Second, energy waste originates from a mismatch between performance and QoS. Select applications and systems, such as transaction processing and storage servers, tend to have defined QoS policies for performance (e.g., responding to 99% of queries within a second). QoS is typically about setting a floor below which performance should not drop — it is rarely about ensuring systems do not overperform, for example, by processing transactions or responding to queries unnecessarily fast.
If a second for a database query is still within tolerance, there is, by definition, limited value to having a response under one-tenth of a second just because the server can process a query that fast when the load is light. And yet, it happens all the time. For many, if not most, workloads, however, this level of overperformance is neither defined nor tracked, which invites an exploration of acceptable QoS.
Governing P-states for energy efficiency
At its core, the governance of P-states is like managing idle power through C-states, except with many more options, which adds complexity through choice. This report does not discuss the number of P-states because this would be highly dependent on the processor used. Similarly to C-states, a higher number denotes a higher potential energy saving; for example, P2 consumes less power than P1. P0 is the highest-performance state a processor can select.

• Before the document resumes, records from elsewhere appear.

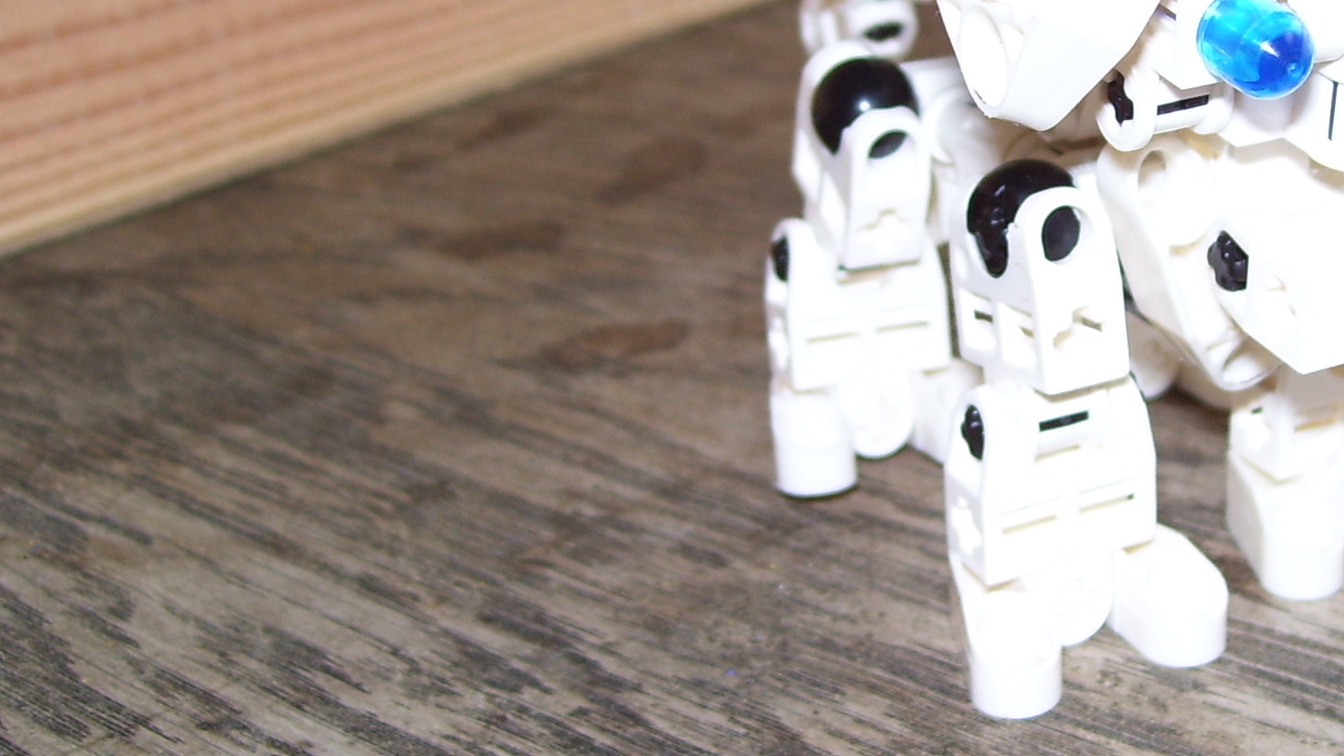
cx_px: 1029
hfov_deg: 33.6
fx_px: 2174
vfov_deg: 19.7
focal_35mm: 61
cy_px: 322
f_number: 2.7
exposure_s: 1/60
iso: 80
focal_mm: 6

The trade-off here is additional latency: whenever the processor is in a low-performance state and transitions to a higher-performance state (e.g., P0) in response to a bout of compute or interrupt activity, it takes material time. Highly latency-sensitive and bursty workloads may see substantial impact.

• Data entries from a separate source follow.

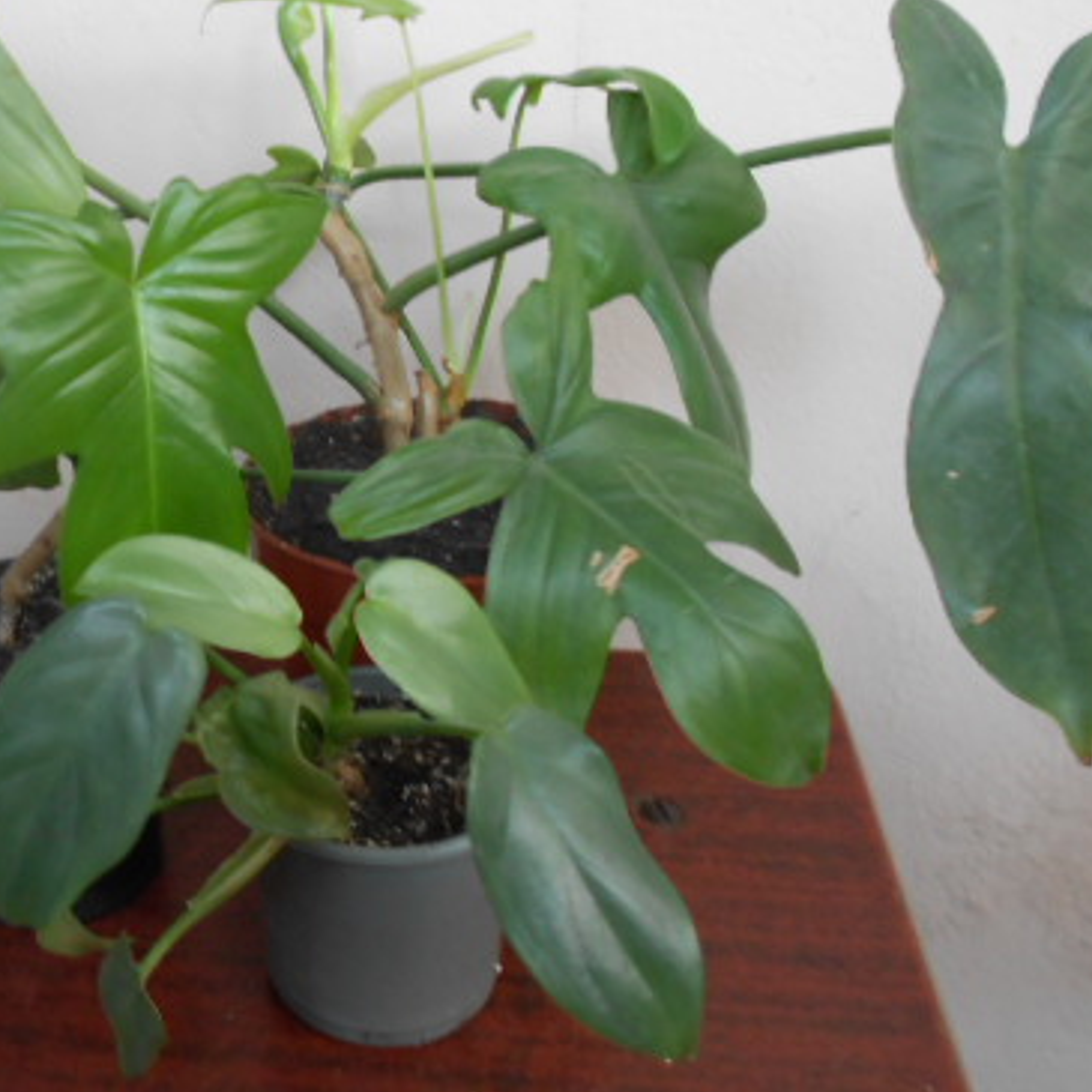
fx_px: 1606
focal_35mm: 45
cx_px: 221
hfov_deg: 36.3
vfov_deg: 37.4
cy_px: 422
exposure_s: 1/30
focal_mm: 5.3
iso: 200
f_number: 3.4
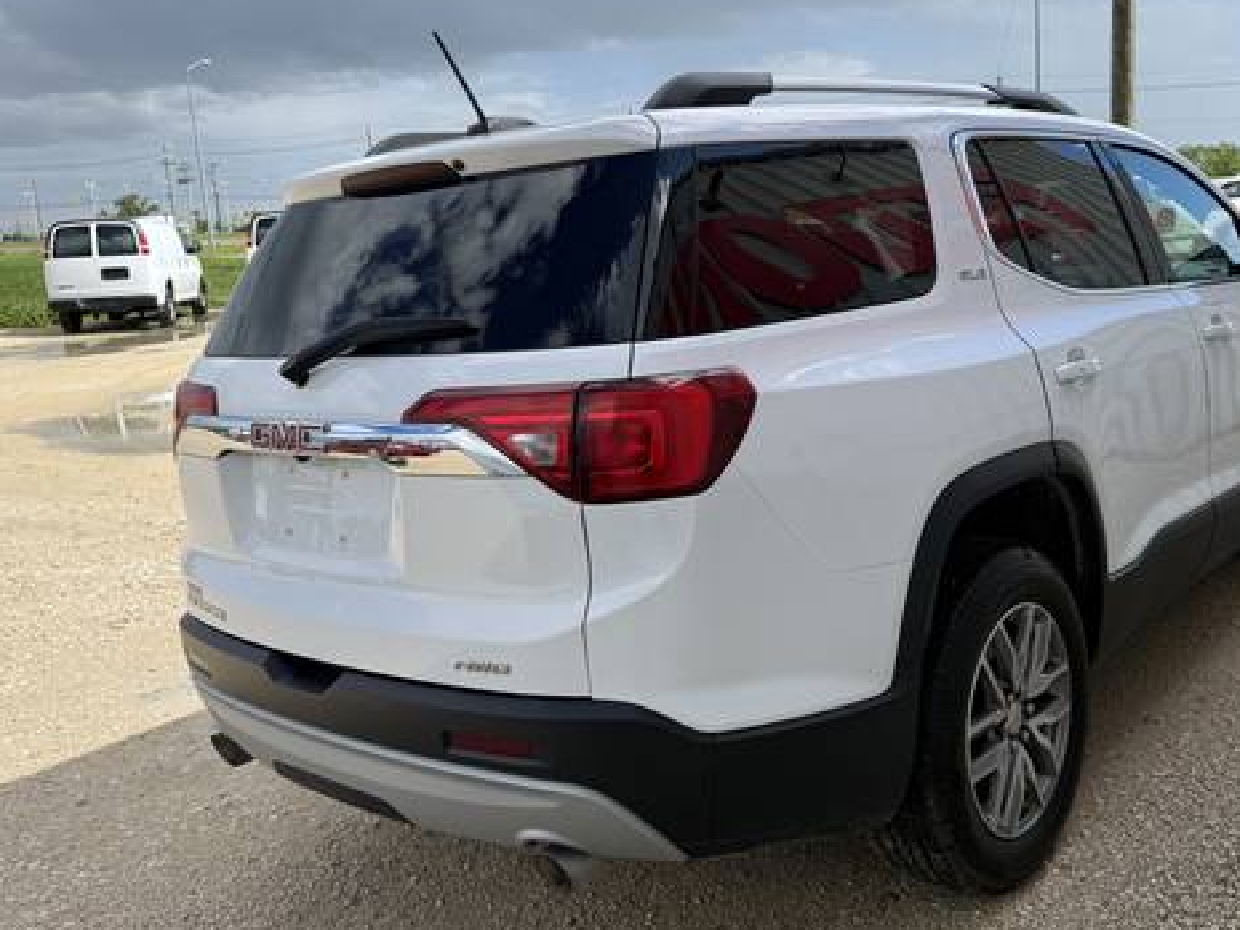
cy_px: 477
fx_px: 1182
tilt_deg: -7.5
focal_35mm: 33
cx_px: 720
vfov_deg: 43.0
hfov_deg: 55.1
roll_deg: +2.6
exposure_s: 1/3279
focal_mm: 6.76
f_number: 1.78
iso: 80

Power reductions can be outsized across most of the system load curve. Depending on the sophistication of the operating system governor and the selected power plan, energy savings can reach between 25% and 50%.
While there are inevitable trade-offs between performance and efficiency, in all the control scenarios, the impact on performance is often negligible. This is true for users of business and web applications, or for the total runtime of technical computing jobs. High-performance requirements alone do not preempt the use of P-state control: once the processor selects P0, there is no difference between a system with controls and no controls.
Applications that do not tolerate dynamic P-state controls well are often the already-suspected exceptions. This is due to their latency-sensitive, bursty nature, where the processor is unable to match the change in performance needs (scaling voltages and frequency) fast enough, even though it takes microseconds.
Arguably, for most use cases, the main concern should be power consumption, not performance. Server efficiency benchmarking data, such as that published by the Standard Performance Evaluation Corporation and The Green Grid, indicates that modern servers achieve the best energy efficiency when their performance envelope is limited (e.g., to P2) because it prevents the chip from aggressively seeking the highest clock rates across many cores. This would result in disproportionately higher power use for little in return.
Upcoming Uptime Intelligence reports will identify the software tools that data center operators can use to monitor and manage the power and performance settings of server fleets.
The Uptime Intelligence View
Server power management in its multiple forms offers data center operators easy wins in IT efficiency and opportunities to lower operational expenditure. It will be especially attractive to small- and medium-sized enterprises that run mixed workloads with low criticality, yet the effects of server power management will be much more impressive when implemented at scale and for the right workloads.